In an effort – no doubt well-intentioned – to fight the scourge of increasing Jew hatred, the ADL embraced the language of “woke” in their campaigns. And, generally speaking, they have increasingly adopted language that presents Jews as victims: of physical violence, of prejudice, of “silence” from neutral bystanders. Jews are framed simply as one of many oppressed group identities in America and, so the logic goes, we can fight anti-Semitism by getting people to see them in such “woke” terms. 

The problem is that this type of rhetoric utterly fails to stimulate feelings of solidarity, care, concern, positivity or even respect. Most strikingly, the study demonstrates that exposure to this psychological framing actually increases participants’ reported anger, defensiveness, even hostility towards Jews. It also increases something called the “hostile attribution bias” – a jargonistic way of assessing whether you interpret people’s behavior in good faith or not. 

Paradoxically, fighting anti-Semitism using the ADL’s language can measurably increase feelings of anti-Semitism. Talking about social issues like inequality or racism in “woke” language appears to upset people because it divides, accuses and relies on a message of competition rather than unity. Conservatives have long suspected this. Now, we have some more hard evidence.

This is not the first study indicating that “woke” messaging creates more hostility, not less.
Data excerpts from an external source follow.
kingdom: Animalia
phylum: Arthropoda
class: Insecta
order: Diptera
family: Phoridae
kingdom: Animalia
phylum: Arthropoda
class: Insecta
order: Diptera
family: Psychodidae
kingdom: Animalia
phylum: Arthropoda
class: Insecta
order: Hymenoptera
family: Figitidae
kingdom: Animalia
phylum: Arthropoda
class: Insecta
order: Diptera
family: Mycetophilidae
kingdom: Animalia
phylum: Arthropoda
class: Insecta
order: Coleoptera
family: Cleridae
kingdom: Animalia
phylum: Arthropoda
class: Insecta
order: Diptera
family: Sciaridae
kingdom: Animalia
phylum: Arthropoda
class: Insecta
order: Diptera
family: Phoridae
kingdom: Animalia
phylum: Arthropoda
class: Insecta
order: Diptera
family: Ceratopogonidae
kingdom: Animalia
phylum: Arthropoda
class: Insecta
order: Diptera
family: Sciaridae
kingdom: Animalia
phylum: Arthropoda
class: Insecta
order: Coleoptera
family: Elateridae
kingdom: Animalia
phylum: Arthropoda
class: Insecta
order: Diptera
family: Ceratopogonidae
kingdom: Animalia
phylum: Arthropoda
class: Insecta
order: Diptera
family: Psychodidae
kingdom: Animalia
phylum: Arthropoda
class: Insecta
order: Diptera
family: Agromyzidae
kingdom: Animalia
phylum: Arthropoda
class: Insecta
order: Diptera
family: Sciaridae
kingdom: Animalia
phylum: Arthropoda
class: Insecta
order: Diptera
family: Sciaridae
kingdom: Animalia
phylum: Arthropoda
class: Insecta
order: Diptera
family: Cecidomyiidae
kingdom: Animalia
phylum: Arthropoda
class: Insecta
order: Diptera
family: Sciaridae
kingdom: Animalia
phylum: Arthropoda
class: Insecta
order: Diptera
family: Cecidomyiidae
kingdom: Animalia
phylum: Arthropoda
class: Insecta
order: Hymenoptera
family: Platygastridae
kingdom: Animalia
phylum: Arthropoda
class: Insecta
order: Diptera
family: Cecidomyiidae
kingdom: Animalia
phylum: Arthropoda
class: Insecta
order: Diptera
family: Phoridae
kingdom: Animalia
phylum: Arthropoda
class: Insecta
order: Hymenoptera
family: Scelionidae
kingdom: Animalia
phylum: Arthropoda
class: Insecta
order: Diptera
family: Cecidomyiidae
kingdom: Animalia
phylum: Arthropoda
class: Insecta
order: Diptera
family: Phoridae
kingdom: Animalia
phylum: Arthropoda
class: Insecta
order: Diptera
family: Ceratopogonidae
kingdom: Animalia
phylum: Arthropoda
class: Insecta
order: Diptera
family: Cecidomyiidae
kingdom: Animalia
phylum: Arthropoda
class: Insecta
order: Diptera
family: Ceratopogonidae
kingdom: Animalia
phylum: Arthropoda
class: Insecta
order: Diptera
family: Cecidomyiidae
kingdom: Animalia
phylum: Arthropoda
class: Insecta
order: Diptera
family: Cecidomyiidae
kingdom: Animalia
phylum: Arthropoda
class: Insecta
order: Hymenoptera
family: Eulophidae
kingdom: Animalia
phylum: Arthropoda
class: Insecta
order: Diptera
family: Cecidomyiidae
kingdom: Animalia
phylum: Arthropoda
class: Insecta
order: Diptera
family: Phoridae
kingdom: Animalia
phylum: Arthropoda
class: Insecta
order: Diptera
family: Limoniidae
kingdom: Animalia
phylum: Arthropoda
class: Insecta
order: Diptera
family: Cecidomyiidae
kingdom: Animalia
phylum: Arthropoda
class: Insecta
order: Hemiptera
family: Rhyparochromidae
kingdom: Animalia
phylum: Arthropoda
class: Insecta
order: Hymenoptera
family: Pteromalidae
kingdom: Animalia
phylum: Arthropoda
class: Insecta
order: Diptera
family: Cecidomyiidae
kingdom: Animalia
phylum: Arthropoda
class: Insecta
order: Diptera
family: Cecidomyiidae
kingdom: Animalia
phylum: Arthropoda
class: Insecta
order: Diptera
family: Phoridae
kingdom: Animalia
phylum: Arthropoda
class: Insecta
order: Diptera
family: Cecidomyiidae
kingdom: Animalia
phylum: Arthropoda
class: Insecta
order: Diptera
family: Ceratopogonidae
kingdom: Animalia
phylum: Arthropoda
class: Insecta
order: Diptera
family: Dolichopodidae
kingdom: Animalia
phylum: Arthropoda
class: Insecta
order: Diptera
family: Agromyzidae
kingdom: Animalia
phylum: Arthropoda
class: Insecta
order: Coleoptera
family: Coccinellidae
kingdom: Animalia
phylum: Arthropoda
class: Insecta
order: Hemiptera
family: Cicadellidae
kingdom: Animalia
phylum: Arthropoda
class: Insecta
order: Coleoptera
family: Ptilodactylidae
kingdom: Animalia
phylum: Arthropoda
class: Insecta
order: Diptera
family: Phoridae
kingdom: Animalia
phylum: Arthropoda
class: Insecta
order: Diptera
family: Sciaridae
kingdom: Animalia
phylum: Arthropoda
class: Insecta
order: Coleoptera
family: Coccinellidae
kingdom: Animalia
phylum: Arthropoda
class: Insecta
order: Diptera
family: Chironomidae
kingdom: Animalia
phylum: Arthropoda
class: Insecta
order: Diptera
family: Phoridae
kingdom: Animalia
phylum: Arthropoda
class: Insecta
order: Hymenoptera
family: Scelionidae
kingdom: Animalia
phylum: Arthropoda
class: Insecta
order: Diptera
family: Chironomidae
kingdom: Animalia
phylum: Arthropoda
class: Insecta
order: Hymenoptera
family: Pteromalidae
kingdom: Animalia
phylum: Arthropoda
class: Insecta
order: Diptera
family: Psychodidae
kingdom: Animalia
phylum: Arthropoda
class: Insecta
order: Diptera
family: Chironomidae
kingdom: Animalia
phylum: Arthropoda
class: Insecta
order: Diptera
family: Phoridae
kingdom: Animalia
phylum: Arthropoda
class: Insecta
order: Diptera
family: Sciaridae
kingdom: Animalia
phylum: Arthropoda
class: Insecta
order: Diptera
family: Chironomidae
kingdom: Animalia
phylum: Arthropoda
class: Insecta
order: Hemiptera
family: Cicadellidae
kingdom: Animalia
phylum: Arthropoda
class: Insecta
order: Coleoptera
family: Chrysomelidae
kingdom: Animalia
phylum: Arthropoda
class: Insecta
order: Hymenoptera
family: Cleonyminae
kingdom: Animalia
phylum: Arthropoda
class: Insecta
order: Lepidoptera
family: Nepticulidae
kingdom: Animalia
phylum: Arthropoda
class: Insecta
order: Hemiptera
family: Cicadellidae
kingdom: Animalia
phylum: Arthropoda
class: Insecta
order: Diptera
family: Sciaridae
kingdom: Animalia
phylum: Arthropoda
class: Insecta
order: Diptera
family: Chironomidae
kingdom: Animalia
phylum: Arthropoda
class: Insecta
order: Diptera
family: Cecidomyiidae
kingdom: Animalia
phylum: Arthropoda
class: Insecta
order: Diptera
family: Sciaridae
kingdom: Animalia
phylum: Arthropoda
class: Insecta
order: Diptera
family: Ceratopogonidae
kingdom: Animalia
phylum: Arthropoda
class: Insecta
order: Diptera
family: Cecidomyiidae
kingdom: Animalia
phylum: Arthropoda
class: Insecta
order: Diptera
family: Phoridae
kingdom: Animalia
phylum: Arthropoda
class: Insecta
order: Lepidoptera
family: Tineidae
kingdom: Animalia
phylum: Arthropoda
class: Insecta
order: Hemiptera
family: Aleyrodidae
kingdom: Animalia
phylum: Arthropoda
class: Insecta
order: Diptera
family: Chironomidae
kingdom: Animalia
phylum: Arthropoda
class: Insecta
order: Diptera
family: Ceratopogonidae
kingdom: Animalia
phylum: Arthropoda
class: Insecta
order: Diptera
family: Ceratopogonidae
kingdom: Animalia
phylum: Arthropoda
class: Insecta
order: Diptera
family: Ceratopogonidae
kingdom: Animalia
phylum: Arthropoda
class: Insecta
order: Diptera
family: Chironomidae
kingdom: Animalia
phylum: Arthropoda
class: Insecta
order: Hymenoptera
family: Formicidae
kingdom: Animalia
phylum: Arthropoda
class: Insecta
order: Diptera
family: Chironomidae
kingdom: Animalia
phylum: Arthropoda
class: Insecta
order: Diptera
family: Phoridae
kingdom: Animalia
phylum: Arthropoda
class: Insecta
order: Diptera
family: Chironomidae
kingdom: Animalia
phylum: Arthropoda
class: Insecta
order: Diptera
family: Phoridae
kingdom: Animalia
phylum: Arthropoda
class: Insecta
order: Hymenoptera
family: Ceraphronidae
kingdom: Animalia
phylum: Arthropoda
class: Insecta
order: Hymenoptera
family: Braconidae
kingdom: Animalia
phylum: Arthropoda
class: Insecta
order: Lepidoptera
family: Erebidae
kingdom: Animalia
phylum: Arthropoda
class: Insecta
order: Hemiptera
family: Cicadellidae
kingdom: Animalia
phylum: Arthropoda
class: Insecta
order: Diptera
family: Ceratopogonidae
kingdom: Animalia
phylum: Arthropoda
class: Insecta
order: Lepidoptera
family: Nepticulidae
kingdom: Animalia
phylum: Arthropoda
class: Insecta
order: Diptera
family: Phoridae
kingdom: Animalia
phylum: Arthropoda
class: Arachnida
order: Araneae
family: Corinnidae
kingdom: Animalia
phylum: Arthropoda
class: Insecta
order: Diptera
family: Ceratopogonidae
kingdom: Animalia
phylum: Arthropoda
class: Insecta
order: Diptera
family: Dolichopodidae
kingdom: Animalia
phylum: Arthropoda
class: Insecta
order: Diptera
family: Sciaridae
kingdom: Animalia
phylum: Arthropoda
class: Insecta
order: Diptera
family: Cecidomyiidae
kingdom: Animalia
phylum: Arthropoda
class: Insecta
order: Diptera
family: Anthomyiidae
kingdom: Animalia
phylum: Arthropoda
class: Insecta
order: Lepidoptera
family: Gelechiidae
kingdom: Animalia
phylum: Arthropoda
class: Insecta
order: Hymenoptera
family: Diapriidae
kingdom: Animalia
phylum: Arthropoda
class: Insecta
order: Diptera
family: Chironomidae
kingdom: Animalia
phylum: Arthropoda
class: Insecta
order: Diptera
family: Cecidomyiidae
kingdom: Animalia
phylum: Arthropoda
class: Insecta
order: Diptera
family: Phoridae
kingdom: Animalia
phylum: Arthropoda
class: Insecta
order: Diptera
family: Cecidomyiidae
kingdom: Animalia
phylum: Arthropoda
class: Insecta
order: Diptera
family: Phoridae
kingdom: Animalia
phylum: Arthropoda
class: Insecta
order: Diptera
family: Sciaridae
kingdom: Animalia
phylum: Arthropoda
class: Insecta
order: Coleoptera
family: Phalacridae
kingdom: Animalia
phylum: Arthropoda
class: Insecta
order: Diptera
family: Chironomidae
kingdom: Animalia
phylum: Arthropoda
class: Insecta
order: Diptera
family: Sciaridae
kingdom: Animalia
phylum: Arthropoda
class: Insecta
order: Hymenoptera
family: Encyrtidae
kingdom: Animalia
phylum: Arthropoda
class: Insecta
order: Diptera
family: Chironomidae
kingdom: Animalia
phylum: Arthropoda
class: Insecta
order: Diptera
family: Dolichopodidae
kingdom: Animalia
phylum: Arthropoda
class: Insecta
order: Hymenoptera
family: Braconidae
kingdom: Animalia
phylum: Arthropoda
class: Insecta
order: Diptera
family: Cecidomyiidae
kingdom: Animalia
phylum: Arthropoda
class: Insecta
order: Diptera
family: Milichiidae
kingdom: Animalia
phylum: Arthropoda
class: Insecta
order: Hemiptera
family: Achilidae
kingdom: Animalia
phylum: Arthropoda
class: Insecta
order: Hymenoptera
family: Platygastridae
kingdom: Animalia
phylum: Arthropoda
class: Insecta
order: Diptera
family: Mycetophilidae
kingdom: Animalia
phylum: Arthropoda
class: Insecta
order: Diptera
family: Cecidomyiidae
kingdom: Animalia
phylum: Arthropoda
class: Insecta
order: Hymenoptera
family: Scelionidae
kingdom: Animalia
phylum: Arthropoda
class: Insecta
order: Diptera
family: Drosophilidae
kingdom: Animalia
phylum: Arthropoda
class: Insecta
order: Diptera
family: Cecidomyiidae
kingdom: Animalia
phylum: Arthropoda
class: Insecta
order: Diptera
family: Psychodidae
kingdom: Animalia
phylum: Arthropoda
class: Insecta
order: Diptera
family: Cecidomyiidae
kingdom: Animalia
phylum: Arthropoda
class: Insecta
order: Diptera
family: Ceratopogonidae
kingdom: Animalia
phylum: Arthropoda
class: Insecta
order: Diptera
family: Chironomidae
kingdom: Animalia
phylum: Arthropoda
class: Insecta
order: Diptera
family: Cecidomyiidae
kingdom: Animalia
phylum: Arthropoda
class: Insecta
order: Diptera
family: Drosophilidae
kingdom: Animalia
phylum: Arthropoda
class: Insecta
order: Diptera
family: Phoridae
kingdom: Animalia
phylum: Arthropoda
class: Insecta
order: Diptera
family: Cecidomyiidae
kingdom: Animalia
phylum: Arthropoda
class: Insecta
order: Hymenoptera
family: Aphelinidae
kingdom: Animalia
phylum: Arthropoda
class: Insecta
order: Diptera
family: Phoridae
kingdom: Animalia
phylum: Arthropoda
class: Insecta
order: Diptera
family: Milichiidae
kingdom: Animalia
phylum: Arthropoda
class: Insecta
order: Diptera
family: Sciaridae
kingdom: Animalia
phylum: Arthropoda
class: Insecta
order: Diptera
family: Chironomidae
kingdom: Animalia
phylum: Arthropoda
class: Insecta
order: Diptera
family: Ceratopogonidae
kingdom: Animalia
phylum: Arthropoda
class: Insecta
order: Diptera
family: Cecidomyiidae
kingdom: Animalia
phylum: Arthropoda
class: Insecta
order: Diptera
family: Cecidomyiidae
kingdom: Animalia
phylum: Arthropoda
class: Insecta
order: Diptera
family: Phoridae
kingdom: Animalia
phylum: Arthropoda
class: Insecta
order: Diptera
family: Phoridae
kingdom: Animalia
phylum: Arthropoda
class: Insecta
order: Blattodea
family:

Back in November last year, the NCRI ran a similar research project after learning that an astonishing 52 percent of US professionals have to attend DEI meetings and training events at work, with the stated intention of increasing awareness of and opposition to “systemic oppression”.

Yet, surprisingly, nobody had bothered to run the numbers before and see if this corporate training works. If they had done so, they’d see that, more often than not, the cure is worse than the disease. (And even that’s only if you actually believed that DEI was about curing anything, as opposed to, say, subsidizing a class of HR professionals and conjuring an entire micro-economy – totaling $8bn according to McKinsey – out of thin air.)

We found that when Americans were exposed to messaging lifted directly from the work of Robin DiAngelo and Ibram X. Kendi, as these DEI programs entail, it significantly increased their perception of racism in the workplace – even without any evidence for it whatsoever – resulting in heightened racial prejudice, intergroup hostility, suspicion and division. (The same is true for Islamophobia.) These programs also led to increased support for actual punishment against those who committed “microaggressions”, something which has caused people to lose their jobs and livelihood.

The implications of these studies are enormous. Even anecdotally, it’s been obvious over the past few years that “woke” language alienates voters and drives social polarization away from the political center of shared values. Trump’s election was, inter alia, clearly a reaction to the increasing “wokification” of American politics and culture. And when public institutions adopt this kind of messaging, they find themselves unable to positively shape hearts and minds on social issues, no matter how noble. 

Yet this doesn’t mean we should toss out the ambition of making society at least a little bit less crap – particularly for the long-suffering American middle classes. Most interestingly, what our study also showed is that you can reverse the negative effects of DEI training by simply adopting a language of shared humanity instead of “woke”. If you shift the framing from competition to cooperation, adopt a message of common dignity and responsibility towards each other, this new bad blood almost completely vanishes. Woke, in short, does not work. The language of shared humanity and common cause might be the secret to shoring up an increasingly faltering civilization.